Looking for a gluten-free cake recipe that will have everyone wanting more? Try this Olive Oil and Lemon Polenta Cake recipe – it’s baking, the wellness way!

With New GMO-free Simple Truth Polenta and ground almond as base, this delicious cake is proof that you don’t need to sacrifice indulgence for wellness. Flavoured with orange and topped with a decadent citrusy rosemary and honey drizzle, it’s pure heaven on a plate.  
    
For the ultimate wellness-inspired treat, try this Olive Oil and Lemon Polenta Cake – and set your wellness goals free. You can find all the ingredients at Checkers, or order with Sixty60 to have them delivered to your door in 60 minutes.
 

Directions

1.Bring a pot of water to the boil. Place the whole orange in and simmer gently for about 30 minutes, or until completely soft.

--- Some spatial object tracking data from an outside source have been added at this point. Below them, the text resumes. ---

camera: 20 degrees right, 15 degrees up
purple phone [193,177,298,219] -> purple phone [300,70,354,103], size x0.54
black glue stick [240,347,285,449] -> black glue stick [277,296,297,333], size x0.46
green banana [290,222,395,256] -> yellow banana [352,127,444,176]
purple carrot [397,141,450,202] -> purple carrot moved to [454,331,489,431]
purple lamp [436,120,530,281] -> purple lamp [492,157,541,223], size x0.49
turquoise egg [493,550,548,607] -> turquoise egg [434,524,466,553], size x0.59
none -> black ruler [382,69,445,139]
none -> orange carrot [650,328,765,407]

2. Remove the orange from the water and allow to cool.

3. Slice the orange in half and remove any pips. 

4. Place the orange halves into a blender and blend until smooth.

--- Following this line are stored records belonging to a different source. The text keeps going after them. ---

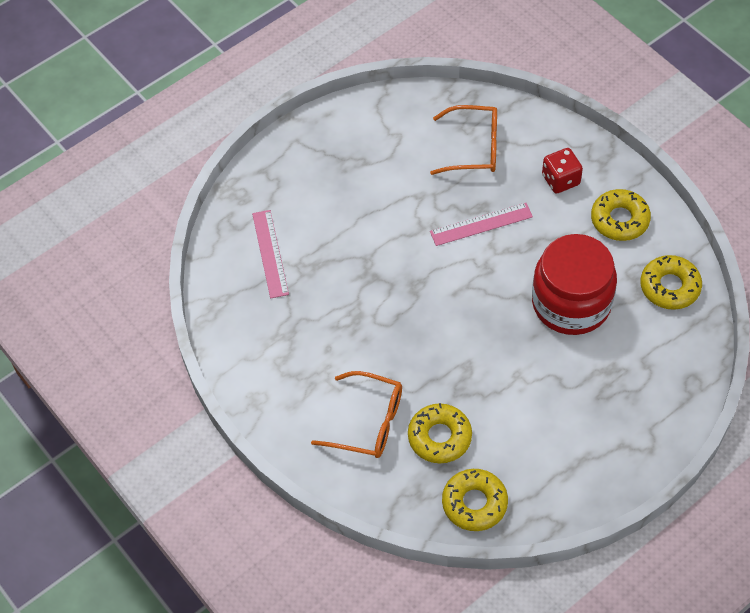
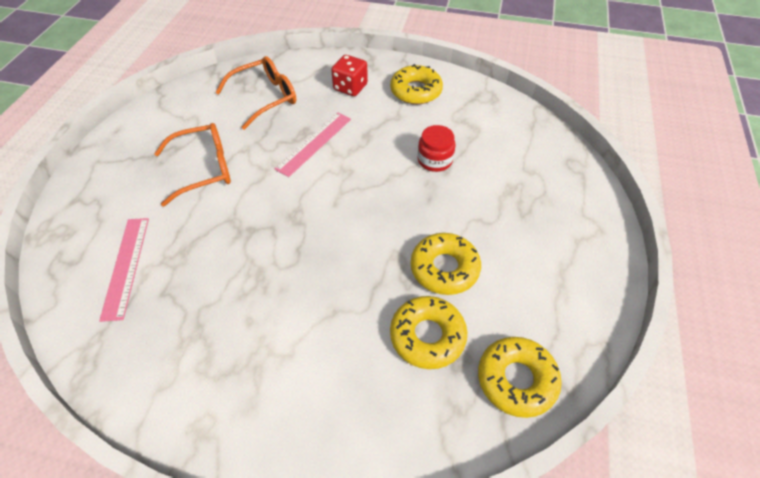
camera: 40 degrees left, 5 degrees down
pink ruler [252,210,289,298] -> pink ruler turned 45 degrees clockwise [99,218,149,322]
orange glasses [311,371,402,458] -> orange glasses moved to [154,123,231,206]
red jar [532,234,617,335] -> red jar [418,125,455,172], size x0.46
yellow donut [640,255,702,310] -> yellow donut moved to [411,233,481,295]

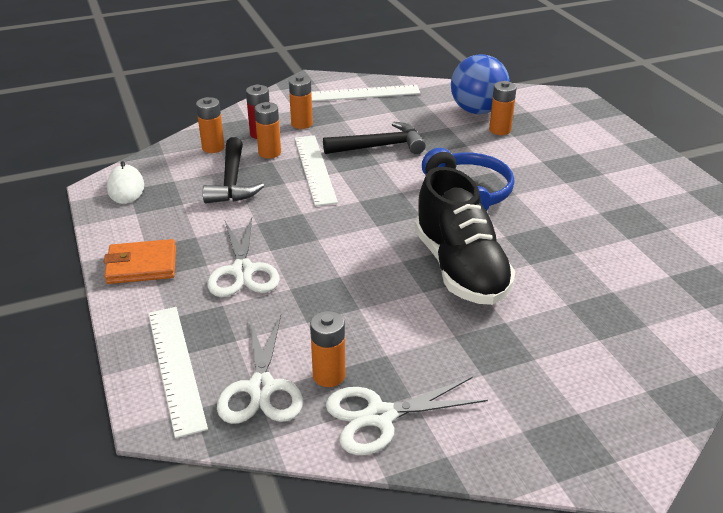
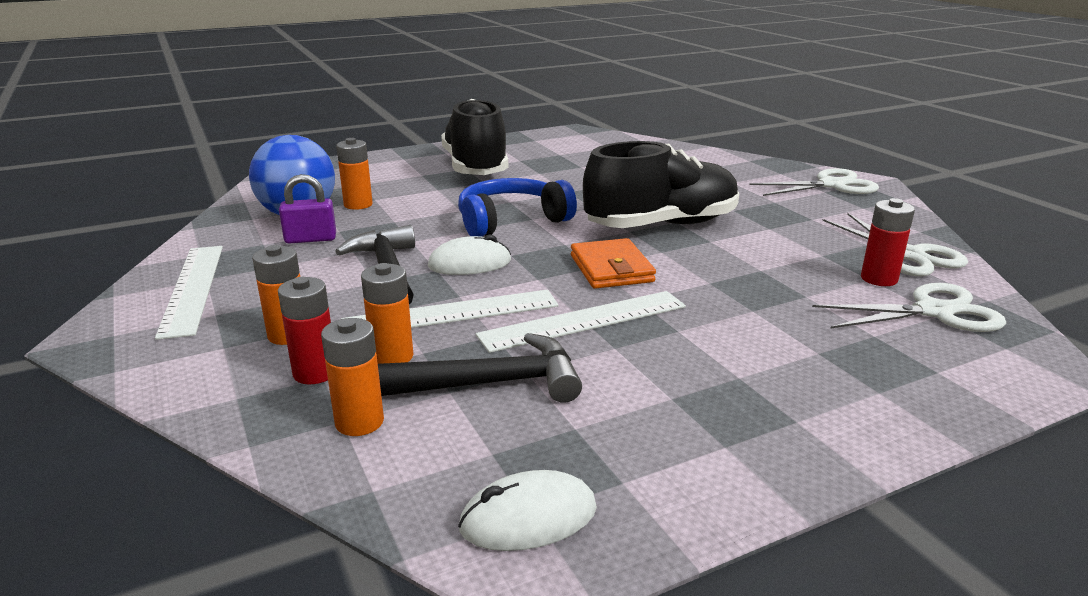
camera: 95 degrees left, 10 degrees down
orange wallet [104,239,176,284] -> orange wallet moved to [571,238,656,289]
white ruler [148,307,208,438] -> white ruler moved to [476,291,686,353]
white scissors [207,217,280,297] -> white scissors moved to [749,168,879,196]
orange battery [310,311,345,387] -> red battery [861,198,915,286]
none -> purple padlock [279,174,336,243]
none -> white mouse [428,234,511,275]
none -> black shoe [441,99,508,175]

5. Preheat the oven to 180ºC.

6. Lightly spray a 23cm cake tin with Simple Truth Refined Coconut Oil Spray and line the bottom of the tin with baking paper.

7. Sift the ground almonds, polenta, baking powder and ½ tsp. salt into a large bowl.

8. Whisk the eggs and sugar for about 4 minutes in a separate bowl until pale and fluffy. 

9. Slowly pour in the olive oil, while continuing to whisk, so that the mixture doesn’t split. 

10. Once incorporated, fold in the orange purée.

11. Add in the dry ingredients and fold in gently until you have a smooth batter.

12. Pour the batter into the tin and bake for 1 hour, or until a skewer inserted into the middle comes out clean.

13.  Allow the cake to cool completely before removing it from the tin.

14. For the rosemary honey drizzle, place all the ingredients into a saucepan and simmer gently for about 10 minutes, or until the mixture is reduced and slightly syrupy.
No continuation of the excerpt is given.